4. Check "allow triplets" to intermix triplets with the sixteenth note patterns. The mode "3 versus 4" rigorously alternates between the two types of patterns.

Difficulty Control

Difficulty level 1 is nothing but quarter notes. Difficulty level 2 adds eighth notes. Checking the "allow ties" box and increasing the "tempo" can make difficulty level 2 nontrivial. Difficulty levels 3 through 8 add sixteenth note patterns. Difficulty levels 9 through 12 have the same difficulty as level 8 but they incrementally eliminate the simplest of patterns. Try setting the "mode" control to "repeating" and the "background (time signature)" control to 1 or 2. Building confidence with these simple patterns is the groundwork for success with more sophisticated patterns.

For Guitar Players (and Hand Percussionists)

Set the "mode" to "repeating". Check "allow ties". Try different "background (time signature)" settings. Adding ties to repeating patterns creates families of related patterns. This strategy is perfect for adding variety to a pattern while keeping the overall feeling of the phrase intact.

Substitute Rests for Ties

There is a similarity between phrases with ties and phrases with rests. Any note in a phrase that has been tied into is never played, so it can be eliminated and replaced with a rest. Oftentimes reading a phrase with rests is easier than reading the same phrase notated with ties. When you check and uncheck "substitute rests for ties", the current pattern does not change. Therefore, you can practice sight-reading the same phrase with and without ties.

The Brick and Mortar Version: Solitaire for the Aspiring Musician

You do not need a computer to create these exercises. Get a stack of 3"×5" index cards. Draw one pattern on each card. Shuffle the cards and deal yourself a new phrase to read. For reference, to see the 12 patterns that make up these exercises, set the mode to "one of each" and choose "new challenge".

Cut Time

Oftentimes, very fast music is written in cut time, with a time signature of 2/2, rather than common time, with a time signature of 4/4. You will want to recognize, for example, that a pattern of eighth-quarter-eighth in cut time is the same as sixteenth-eighth-sixteenth in common time.

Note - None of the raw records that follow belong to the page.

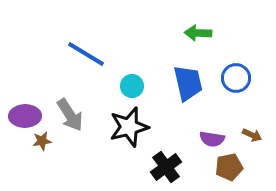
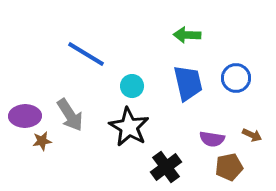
green arrow: moved 11 px left, 2 px down
black star: rotated 27 degrees counterclockwise
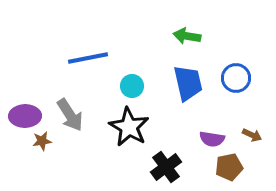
green arrow: moved 1 px down; rotated 8 degrees clockwise
blue line: moved 2 px right, 4 px down; rotated 42 degrees counterclockwise
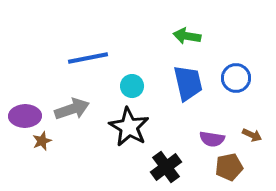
gray arrow: moved 2 px right, 6 px up; rotated 76 degrees counterclockwise
brown star: rotated 12 degrees counterclockwise
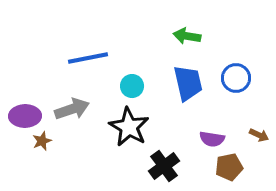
brown arrow: moved 7 px right
black cross: moved 2 px left, 1 px up
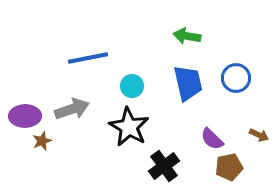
purple semicircle: rotated 35 degrees clockwise
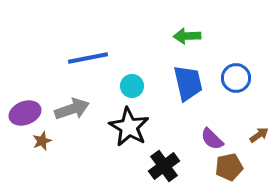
green arrow: rotated 12 degrees counterclockwise
purple ellipse: moved 3 px up; rotated 20 degrees counterclockwise
brown arrow: rotated 60 degrees counterclockwise
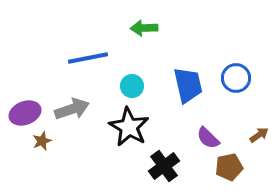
green arrow: moved 43 px left, 8 px up
blue trapezoid: moved 2 px down
purple semicircle: moved 4 px left, 1 px up
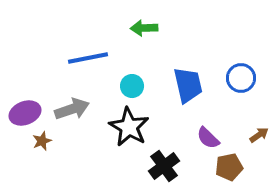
blue circle: moved 5 px right
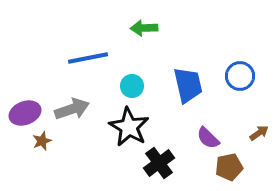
blue circle: moved 1 px left, 2 px up
brown arrow: moved 2 px up
black cross: moved 5 px left, 3 px up
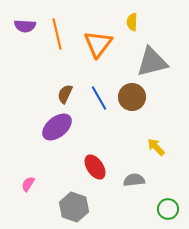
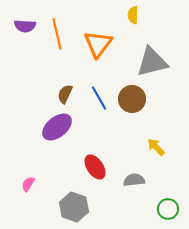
yellow semicircle: moved 1 px right, 7 px up
brown circle: moved 2 px down
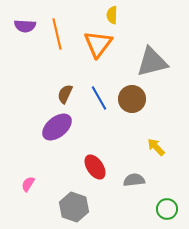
yellow semicircle: moved 21 px left
green circle: moved 1 px left
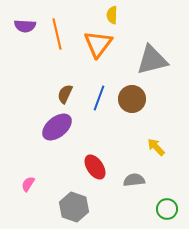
gray triangle: moved 2 px up
blue line: rotated 50 degrees clockwise
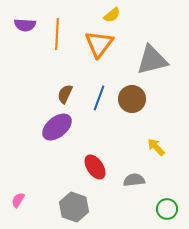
yellow semicircle: rotated 132 degrees counterclockwise
purple semicircle: moved 1 px up
orange line: rotated 16 degrees clockwise
orange triangle: moved 1 px right
pink semicircle: moved 10 px left, 16 px down
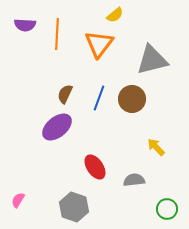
yellow semicircle: moved 3 px right
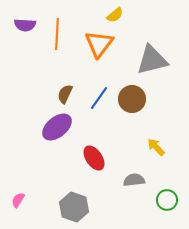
blue line: rotated 15 degrees clockwise
red ellipse: moved 1 px left, 9 px up
green circle: moved 9 px up
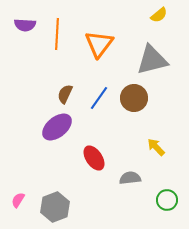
yellow semicircle: moved 44 px right
brown circle: moved 2 px right, 1 px up
gray semicircle: moved 4 px left, 2 px up
gray hexagon: moved 19 px left; rotated 20 degrees clockwise
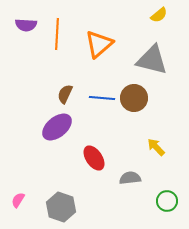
purple semicircle: moved 1 px right
orange triangle: rotated 12 degrees clockwise
gray triangle: rotated 28 degrees clockwise
blue line: moved 3 px right; rotated 60 degrees clockwise
green circle: moved 1 px down
gray hexagon: moved 6 px right; rotated 20 degrees counterclockwise
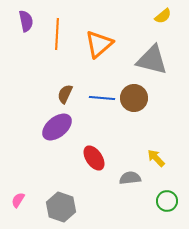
yellow semicircle: moved 4 px right, 1 px down
purple semicircle: moved 4 px up; rotated 105 degrees counterclockwise
yellow arrow: moved 11 px down
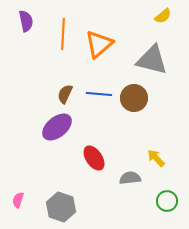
orange line: moved 6 px right
blue line: moved 3 px left, 4 px up
pink semicircle: rotated 14 degrees counterclockwise
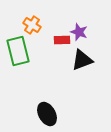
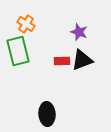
orange cross: moved 6 px left, 1 px up
red rectangle: moved 21 px down
black ellipse: rotated 25 degrees clockwise
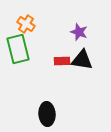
green rectangle: moved 2 px up
black triangle: rotated 30 degrees clockwise
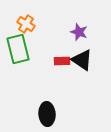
black triangle: rotated 25 degrees clockwise
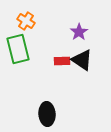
orange cross: moved 3 px up
purple star: rotated 18 degrees clockwise
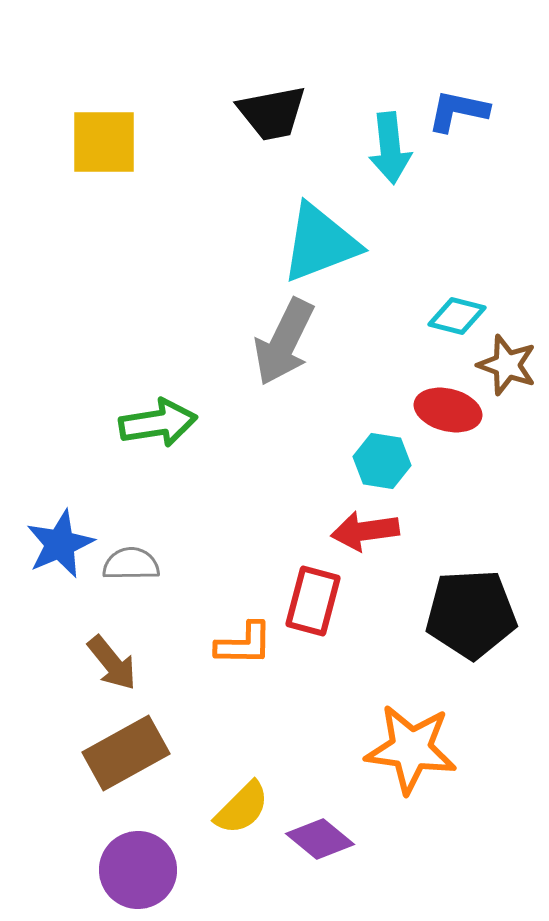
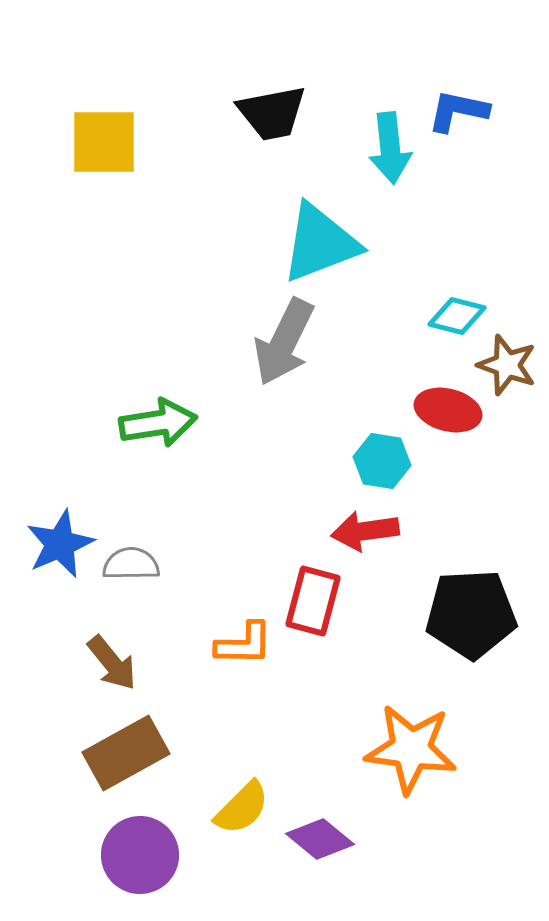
purple circle: moved 2 px right, 15 px up
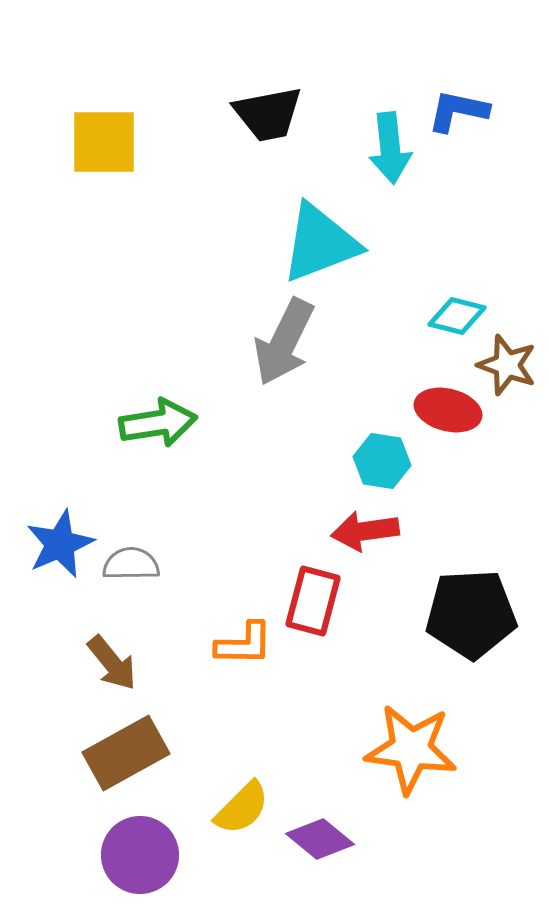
black trapezoid: moved 4 px left, 1 px down
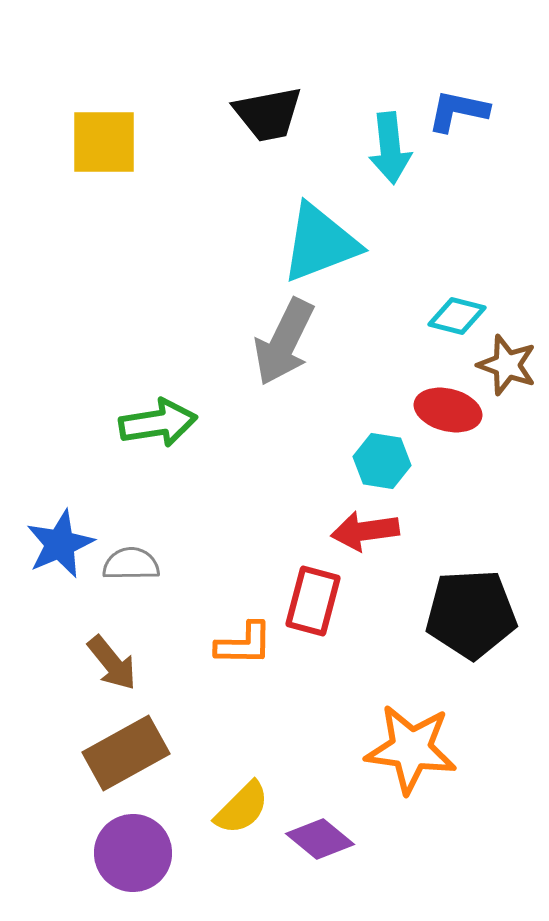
purple circle: moved 7 px left, 2 px up
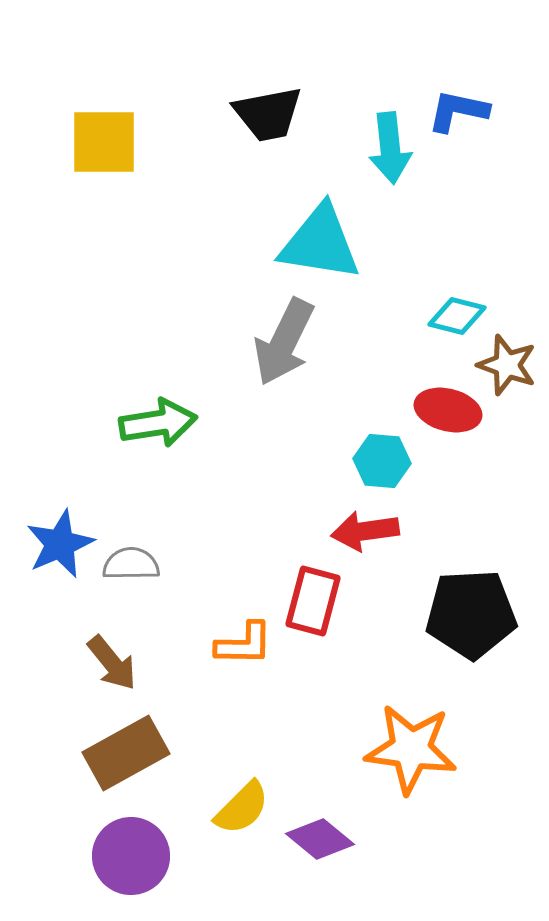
cyan triangle: rotated 30 degrees clockwise
cyan hexagon: rotated 4 degrees counterclockwise
purple circle: moved 2 px left, 3 px down
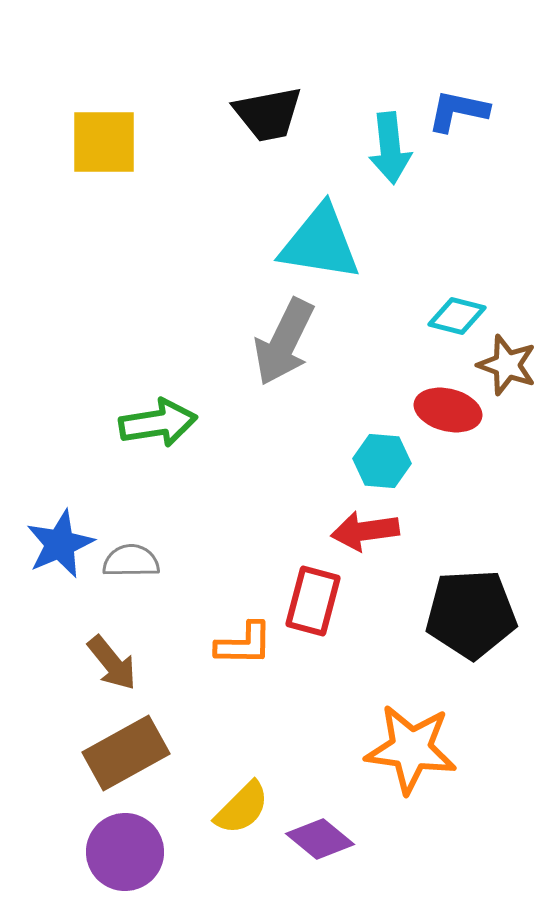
gray semicircle: moved 3 px up
purple circle: moved 6 px left, 4 px up
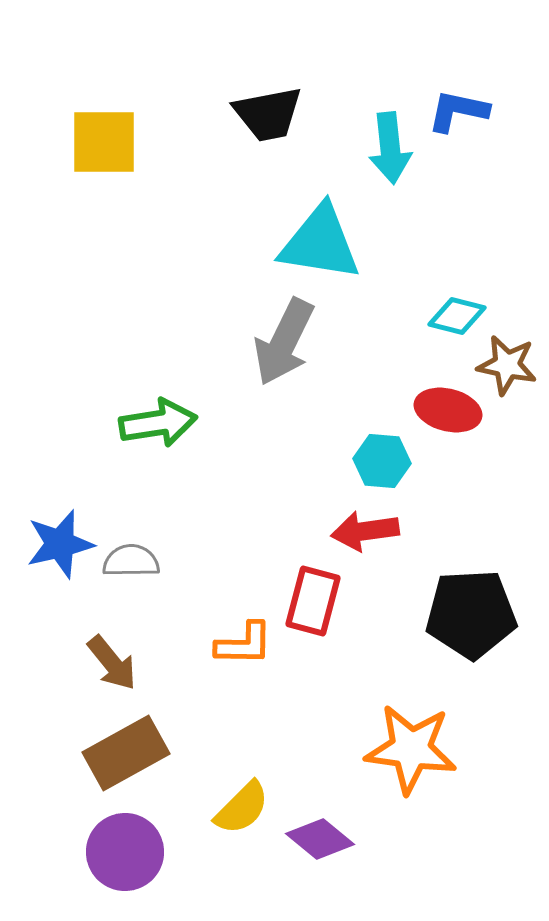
brown star: rotated 8 degrees counterclockwise
blue star: rotated 10 degrees clockwise
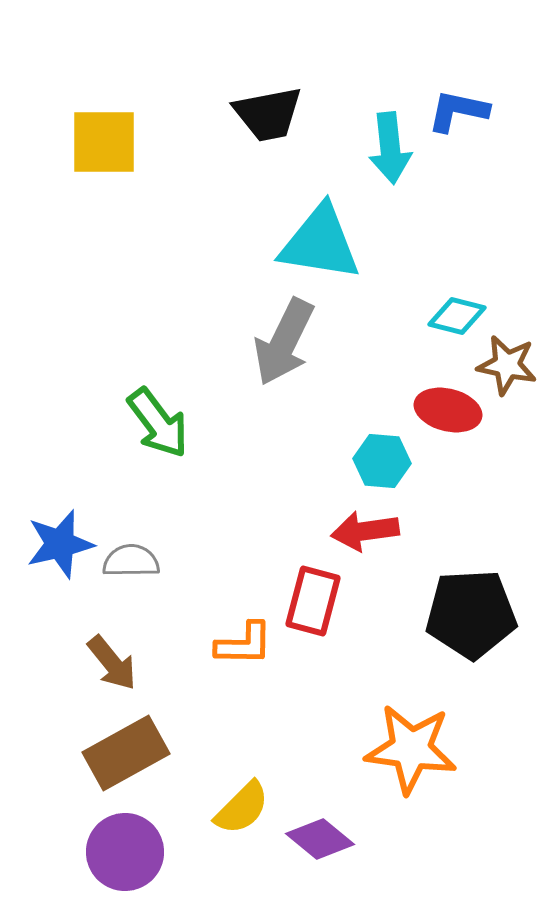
green arrow: rotated 62 degrees clockwise
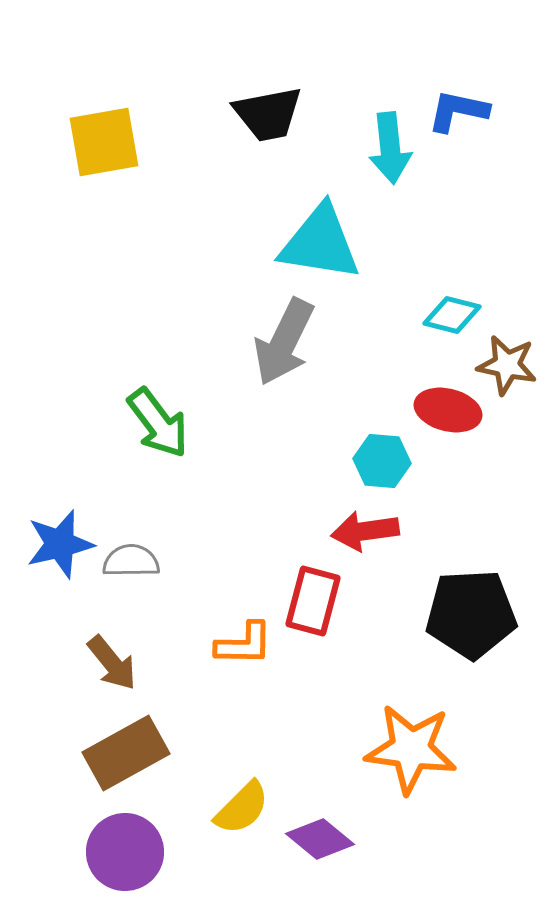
yellow square: rotated 10 degrees counterclockwise
cyan diamond: moved 5 px left, 1 px up
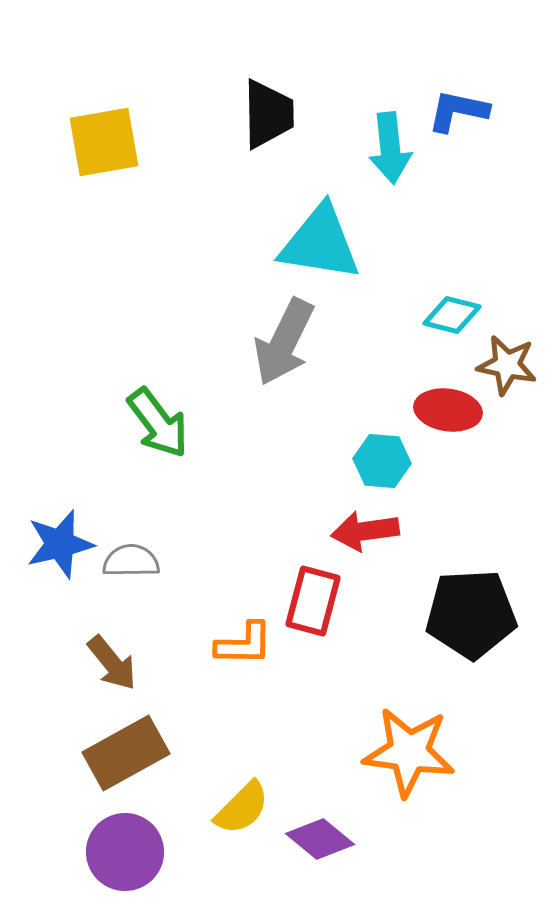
black trapezoid: rotated 80 degrees counterclockwise
red ellipse: rotated 6 degrees counterclockwise
orange star: moved 2 px left, 3 px down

Set the "background (time signature)" to 2, so each background rectangle represents one beat. Set the "difficulty" level to 2, which limits the patterns to just quarters and eighths. Set the "tempo" to 180, which translates to a very reasonable 90 bpm in cut time. Check "allow ties" to introduce variety. Do not forget to check "substitute rests for ties" on occasion.

Warning

Mastering rhythmic sight-reading will make you intolerant of all your musician friends who fumble through their playing of rhythm phrases. In return, however, you will start enjoying country and western music, and perhaps even tap dancing.

Programming Notes

On a personal note, this Demonstration was as much an exercise in programming graphics as it was in programming the sound features of the Wolfram Language. Exploring the built-in Wolfram Language function BezierCurve to create the rests and eighth note flags was at first challenging, but in the end very rewarding to see the elegance of the resulting glyphs and the ease with which the size parameter was introduced.